The opening scene of An Octoroon, now at Dobama Theatre, is one of the most disarming lid-lifters for any play in recent memory. Ananias Dixon, a black actor, walks out on the stage in his underwear and addresses the audience as BJJ, a doppelganger for the playwright Branden Jacobs-Jenkins. Smiling engagingly, he proceeds to share his feelings about how, as an African-American writer, he's always accused of deconstructing the race problem in America, even when he writes a play featuring talking farm animals.
Of course, this is an obvious feint since that is exactly what Jacobs-Jenkins is about to do. As BJJ applies white face paint to himself, he complains that he can't find any white actors to play the white people in this show, which is based on an 1859 melodrama by Dion Boucicault titled The Octoroon. Boucicault's original tale was a florid story of a mixed race love affair between the white owner of a declining Louisiana plantation, George Peyton, and Zoe, who is an octoroon.
According to the laws of that antebellum time, a person who had one-eighth black blood was considered an octoroon and thereby stained, rendered less than human.
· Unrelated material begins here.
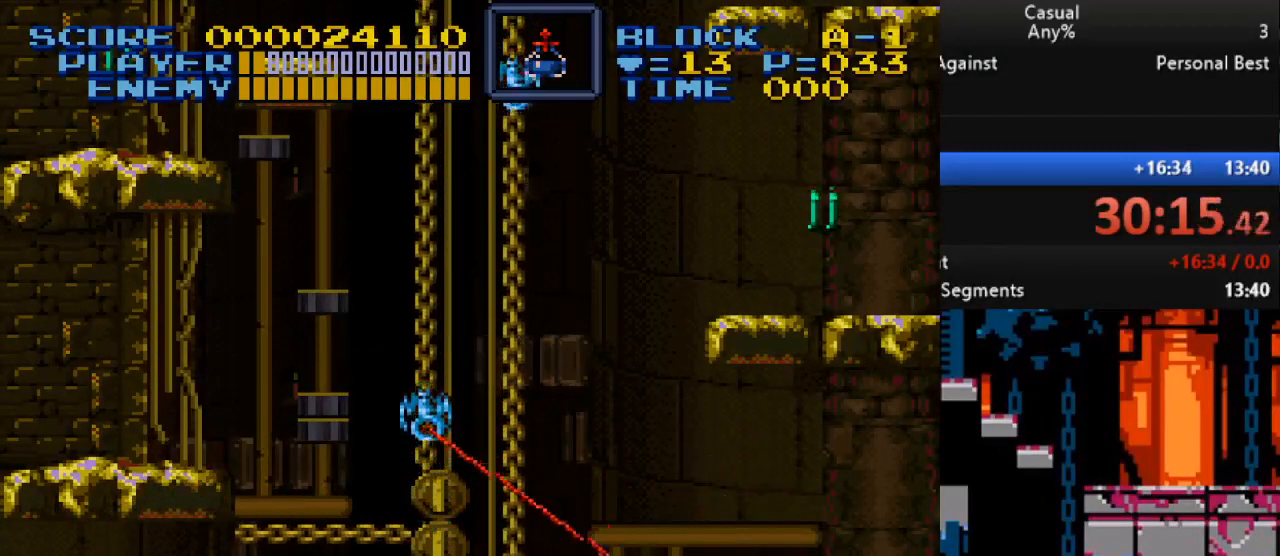
{"buttons": ["Y", "DPAD_LEFT"], "events": []}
And the playwright's stylized version of that old theatrical chestnut forms the bulk of this fascinating, disturbing work. Shifting smoothly from high melodrama to meta-theater to contemporary language and performance customs, the proceedings are often confusing — especially in the first act.
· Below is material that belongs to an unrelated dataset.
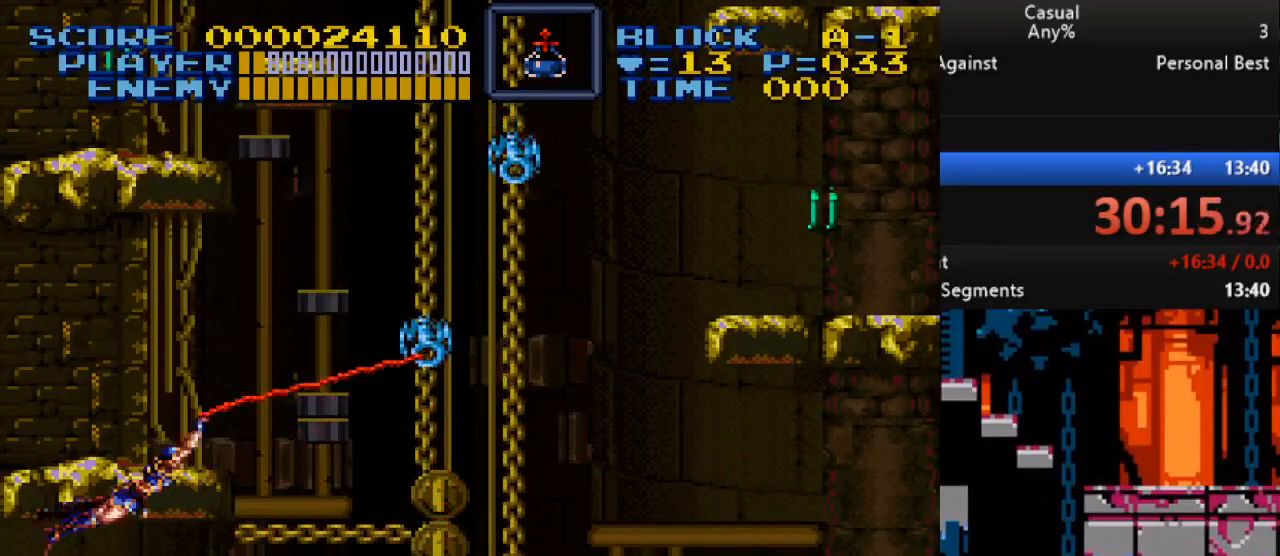
{"buttons": ["Y", "DPAD_LEFT"], "events": []}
But the acting, under the superb direction of Nathan Motta, is always fully on point and riveting. After the opening scene, we are introduced to Boucicault (sharply rendered by Abraham Adams), the hard-drinking Irish playwright who authored the original piece. As he dons red face paint, to play a couple more characters later on, he regales the audience with his theatrical innovations ("I invented the matinee!") along with other random complaints.
The face painting is completed when Boucicault's assistant arrives and dons blackface so he can play two of the slaves on George's property, Pete and Paul. Once all the faces are in place, we slide into Jacobs-Jenkins version of the melodrama. Dixon reemerges, his white-face now carefully applied, as the dapper George, a man of the world who recently inherited the plantation from his uncle. From the get-go, he is actively being pursued by Dora, a blonde who lives over yonder mountain. But George only has eyes for Zoe, his uncle's daughter.
One reason the play is a challenge to track is that three of the characters, female house slaves at the mansion, speak in contemporary slang, with one calling the other "ghetto" and referring to their owners as "cool-ass white people." It is arresting and jarring to see these women — played with sass and style by Katrice Monee Headd, India Nicole Burton, and Maya Jones — gossiping about their slavery as people today would talk about working at Target. And it brings home the heinous everyday truth of that time with full force.
Of course, every melodrama needs a villain and that role is also handled by Dixon, who plays the evil McCloskey by putting on a black cloak and snapping on a wiry black mustache. In a performance that has to be seen to be believed, Dixon inhabits each of his characters fully while staying true to the essentially artificial nature of the entire play. He has scenes where he plays both George and McClosky in rapid succession and even has a dramatic fight with himself, throwing himself head-over-heels at one time. In all, it is simply a tour-de-force achievement.
As Dora, Anjanette Hall flutters and flirts with all the intensity of a petticoated barracuda, and her scene when she collapses in tears after learning of George's affection for Zoe is a gem of intentional overacting. Natalie Green also stands out as the simpering Zoe, accepting her fate as a person stained by her blood and mincing about with her arms bouncing puppet-like, as if they were attached with strings to her ankles.
The slaves are "led" by the compliant older slave Pete, and Arif Silverman plays him to the hilt, sidling sideways across the stage. After these scuttling movements Silverman perpetually finishes in the classic "Black Sambo" pose, arms and legs akimbo, fingers spread, and always, always smiling. Nathan A. Lilly also registers powerfully in the second act in the small but telling role of Ratts.
There is so much to admire in this production it almost seems unfair to point out some weaknesses. But there are a few. The overdone melodramatic acting begins to feel tiresome after a while. And the entire play ends on an anti-climactic note as two of the female slaves (Headd and Burton) chat absently about the future and the fact that the other slave (Jones) might have killed herself. It is at this point that one longs to see BJJ again, to wrap up this most challenging look into race in America.
Or perhaps it should finish on the one projected image near the end of the show, an actual photograph, that still sends chills down the spine of anyone who believes freedom should be more than just a word.